• **What you will do**
Rewrite the listing so that every "host machine" becomes "local machine", changing nothing else.

• **Exercise data**
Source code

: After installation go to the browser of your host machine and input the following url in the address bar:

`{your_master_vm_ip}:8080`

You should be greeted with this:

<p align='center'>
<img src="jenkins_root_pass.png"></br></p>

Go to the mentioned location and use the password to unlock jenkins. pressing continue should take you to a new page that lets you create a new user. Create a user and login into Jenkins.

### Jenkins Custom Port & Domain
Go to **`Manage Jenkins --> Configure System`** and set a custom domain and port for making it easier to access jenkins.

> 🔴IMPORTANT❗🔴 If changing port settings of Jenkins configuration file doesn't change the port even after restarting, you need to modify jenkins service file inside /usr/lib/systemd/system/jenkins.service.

• **Task response**
Source code

: After installation go to the browser of your local machine and input the following url in the address bar:

`{your_master_vm_ip}:8080`

You should be greeted with this:

<p align='center'>
<img src="jenkins_root_pass.png"></br></p>

Go to the mentioned location and use the password to unlock jenkins. pressing continue should take you to a new page that lets you create a new user. Create a user and login into Jenkins.

### Jenkins Custom Port & Domain
Go to **`Manage Jenkins --> Configure System`** and set a custom domain and port for making it easier to access jenkins.

> 🔴IMPORTANT❗🔴 If changing port settings of Jenkins configuration file doesn't change the port even after restarting, you need to modify jenkins service file inside /usr/lib/systemd/system/jenkins.service.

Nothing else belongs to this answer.